**HOW TO COMPLETE THIS TASK**
Give the data again exactly, from its opening line through the line in which "Certification Professionnelle)" appears.

**RECORDS SHOWN**
========================

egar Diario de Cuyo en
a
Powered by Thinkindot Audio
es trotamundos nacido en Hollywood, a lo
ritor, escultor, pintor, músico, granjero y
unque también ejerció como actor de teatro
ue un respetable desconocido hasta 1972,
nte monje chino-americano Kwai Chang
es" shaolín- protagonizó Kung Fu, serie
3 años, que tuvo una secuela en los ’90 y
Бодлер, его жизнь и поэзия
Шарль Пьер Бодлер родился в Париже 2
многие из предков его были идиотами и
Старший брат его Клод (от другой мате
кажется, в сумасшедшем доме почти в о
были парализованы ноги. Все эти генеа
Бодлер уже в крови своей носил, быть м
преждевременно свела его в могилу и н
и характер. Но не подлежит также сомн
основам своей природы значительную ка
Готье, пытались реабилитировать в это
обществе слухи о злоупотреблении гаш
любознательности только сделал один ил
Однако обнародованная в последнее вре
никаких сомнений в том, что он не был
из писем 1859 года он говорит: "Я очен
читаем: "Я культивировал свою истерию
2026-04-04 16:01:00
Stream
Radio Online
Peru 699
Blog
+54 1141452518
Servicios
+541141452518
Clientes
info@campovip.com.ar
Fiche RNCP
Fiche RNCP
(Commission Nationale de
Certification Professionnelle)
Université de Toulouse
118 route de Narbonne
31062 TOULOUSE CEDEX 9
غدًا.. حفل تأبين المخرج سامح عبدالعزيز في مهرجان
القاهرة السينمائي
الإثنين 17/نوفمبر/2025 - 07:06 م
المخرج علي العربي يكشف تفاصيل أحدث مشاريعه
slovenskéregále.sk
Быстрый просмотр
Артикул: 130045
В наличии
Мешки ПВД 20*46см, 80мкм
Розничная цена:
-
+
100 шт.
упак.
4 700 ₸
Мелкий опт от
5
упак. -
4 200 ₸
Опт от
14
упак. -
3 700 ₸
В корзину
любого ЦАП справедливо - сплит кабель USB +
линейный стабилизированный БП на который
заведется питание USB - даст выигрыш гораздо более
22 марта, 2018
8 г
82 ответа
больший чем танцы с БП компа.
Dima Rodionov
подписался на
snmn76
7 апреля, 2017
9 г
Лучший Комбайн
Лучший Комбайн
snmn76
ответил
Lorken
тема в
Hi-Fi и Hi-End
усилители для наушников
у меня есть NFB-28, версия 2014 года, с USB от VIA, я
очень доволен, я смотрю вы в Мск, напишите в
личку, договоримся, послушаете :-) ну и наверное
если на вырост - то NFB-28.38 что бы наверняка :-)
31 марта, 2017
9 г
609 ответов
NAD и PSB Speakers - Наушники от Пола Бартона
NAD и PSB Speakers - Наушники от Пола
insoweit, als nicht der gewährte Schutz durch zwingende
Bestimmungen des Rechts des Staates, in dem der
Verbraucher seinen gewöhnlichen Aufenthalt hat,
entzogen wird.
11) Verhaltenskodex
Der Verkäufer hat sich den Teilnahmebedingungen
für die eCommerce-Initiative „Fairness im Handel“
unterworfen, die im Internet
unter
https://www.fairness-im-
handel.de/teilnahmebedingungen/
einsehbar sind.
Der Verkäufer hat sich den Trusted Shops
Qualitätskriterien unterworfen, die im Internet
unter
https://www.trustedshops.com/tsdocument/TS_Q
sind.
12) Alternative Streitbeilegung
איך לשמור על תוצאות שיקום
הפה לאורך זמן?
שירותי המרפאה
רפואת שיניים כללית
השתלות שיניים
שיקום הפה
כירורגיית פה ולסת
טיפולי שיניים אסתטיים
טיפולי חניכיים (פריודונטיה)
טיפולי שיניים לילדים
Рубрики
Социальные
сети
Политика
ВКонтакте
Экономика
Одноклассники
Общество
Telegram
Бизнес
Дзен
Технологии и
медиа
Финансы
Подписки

========================

**ANSWER SECTION**
egar Diario de Cuyo en
a
Powered by Thinkindot Audio
es trotamundos nacido en Hollywood, a lo
ritor, escultor, pintor, músico, granjero y
unque también ejerció como actor de teatro
ue un respetable desconocido hasta 1972,
nte monje chino-americano Kwai Chang
es" shaolín- protagonizó Kung Fu, serie
3 años, que tuvo una secuela en los ’90 y
Бодлер, его жизнь и поэзия
Шарль Пьер Бодлер родился в Париже 2
многие из предков его были идиотами и
Старший брат его Клод (от другой мате
кажется, в сумасшедшем доме почти в о
были парализованы ноги. Все эти генеа
Бодлер уже в крови своей носил, быть м
преждевременно свела его в могилу и н
и характер. Но не подлежит также сомн
основам своей природы значительную ка
Готье, пытались реабилитировать в это
обществе слухи о злоупотреблении гаш
любознательности только сделал один ил
Однако обнародованная в последнее вре
никаких сомнений в том, что он не был
из писем 1859 года он говорит: "Я очен
читаем: "Я культивировал свою истерию
2026-04-04 16:01:00
Stream
Radio Online
Peru 699
Blog
+54 1141452518
Servicios
+541141452518
Clientes
info@campovip.com.ar
Fiche RNCP
Fiche RNCP
(Commission Nationale de
Certification Professionnelle)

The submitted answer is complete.